WHAT THIS TASK INVOLVES:
Below are entries to be transcribed exactly; exclude the pictures from the copy.
[[ PROVIDED INFORMATION, beginning ]]
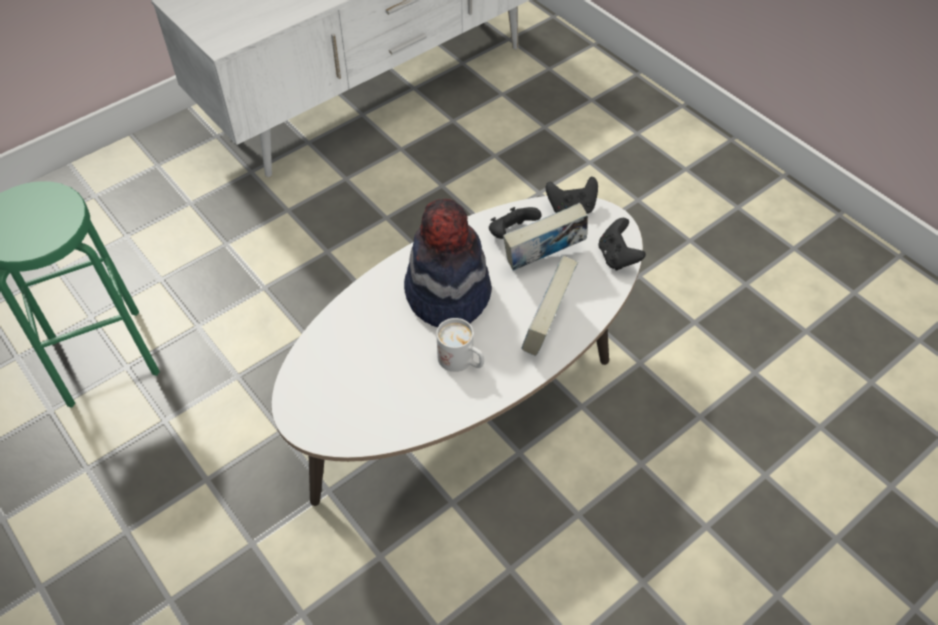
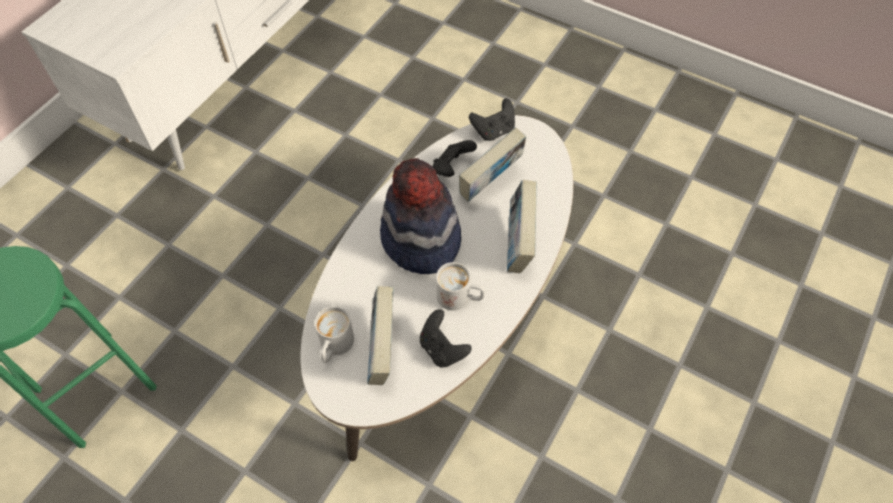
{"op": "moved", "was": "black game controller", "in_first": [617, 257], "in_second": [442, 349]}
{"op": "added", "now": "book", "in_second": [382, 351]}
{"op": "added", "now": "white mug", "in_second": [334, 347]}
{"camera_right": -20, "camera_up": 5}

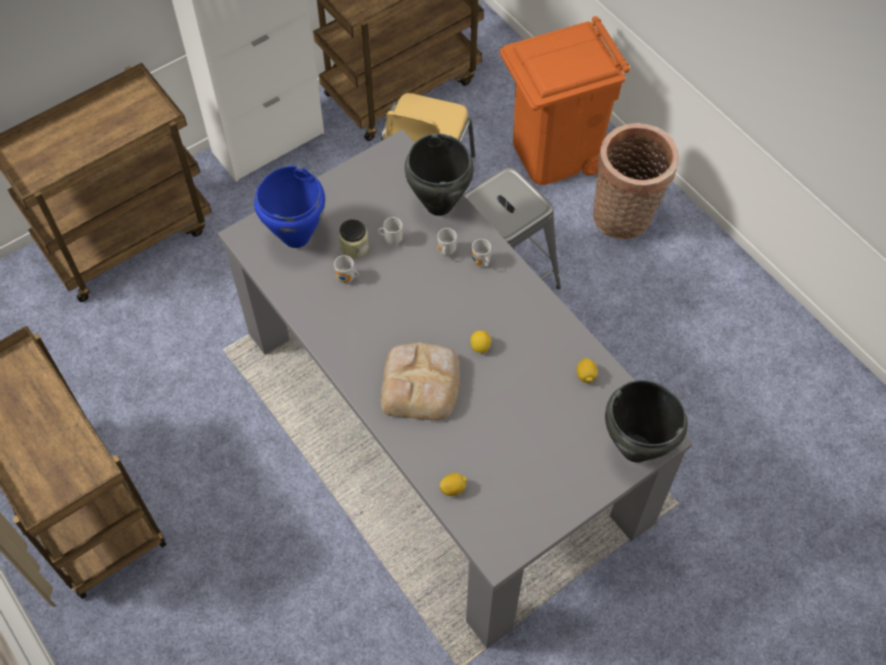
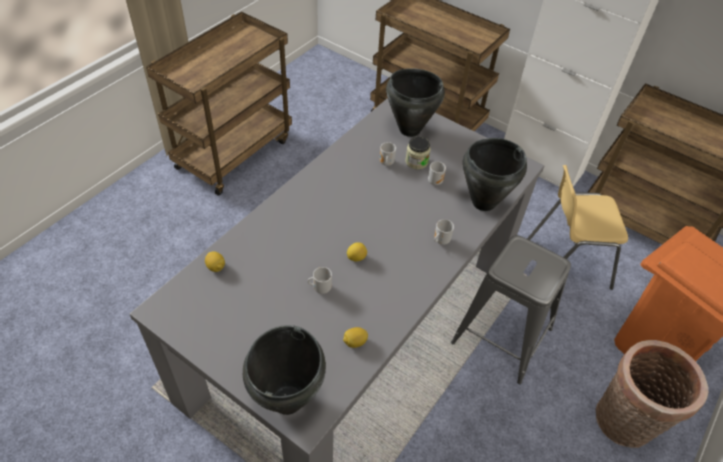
{"op": "recoloured", "was": "blue cooking pot", "now": "black cooking pot", "in_first": [295, 237], "in_second": [409, 129]}
{"op": "moved", "was": "mug", "in_first": [445, 251], "in_second": [321, 288]}
{"op": "removed", "was": "bread", "in_first": [421, 383]}
{"camera_right": 70, "camera_up": -10}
[[ PROVIDED INFORMATION, end ]]
RESULT OF THE EXERCISE:
{"op": "moved", "was": "black game controller", "in_first": [617, 257], "in_second": [442, 349]}
{"op": "added", "now": "book", "in_second": [382, 351]}
{"op": "added", "now": "white mug", "in_second": [334, 347]}
{"camera_right": -20, "camera_up": 5}

{"op": "recoloured", "was": "blue cooking pot", "now": "black cooking pot", "in_first": [295, 237], "in_second": [409, 129]}
{"op": "moved", "was": "mug", "in_first": [445, 251], "in_second": [321, 288]}
{"op": "removed", "was": "bread", "in_first": [421, 383]}
{"camera_right": 70, "camera_up": -10}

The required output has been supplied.